I’m a bit confused about which all English characters can I use in my custom dataset to train STT model. What I precisely would like to understand is whether I can use special characters like “?”, “,”, “-” etc in the text of my dataset? Right now, my understanding is that we can only use 26 English alphabets + apostrophe + blank space in the text part of our dataset. Am I right/wrong here?
I am planning to employ transfer learning to re-train the mozilla deepspeech checkpoint on my data.
There is an alphabet file that you can adapt to your needs, but if you do train English I would start by stripping the extra chars from your text. DeepSpeech tries to guess letters, and special chars are hard to pronounce. Maybe with the exception of a question mark. If you get more and more confident with DeepSpeech you can try to extend the alphabet.
Hi, thanks for your response. I checked the alphabet file, it contains 26 English alphabets + apostrophe. So does this mean that the acoustic model gives out 27 outputs(26 alphabets + apostrophe)?

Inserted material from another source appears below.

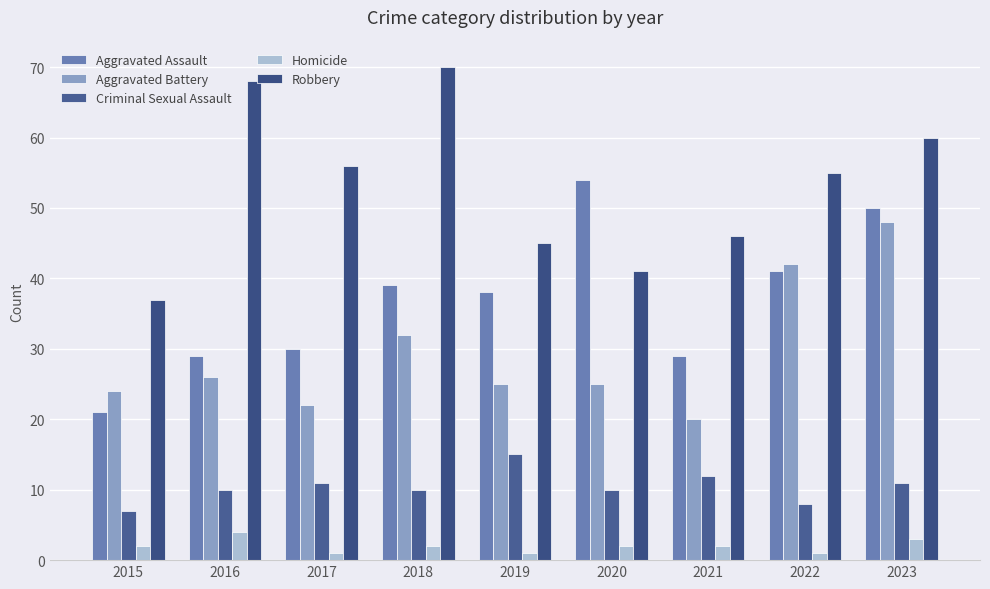

Where does the Aggravated Battery series first go above 25?

2016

Okay thanks, that was helpful. I’ll try that as well. I just have one more query for now, let’s say if I add “?” in the alphabet.txt and I also add “?” in the sentences used in training, will the model learn to predict “?” now?
Also, will this effect my accuracy? Since the deepspeech pre-trained by mozilla was trained to give out 28 outputs only and with the addition of “?”, the model now has 29 outputs to predict.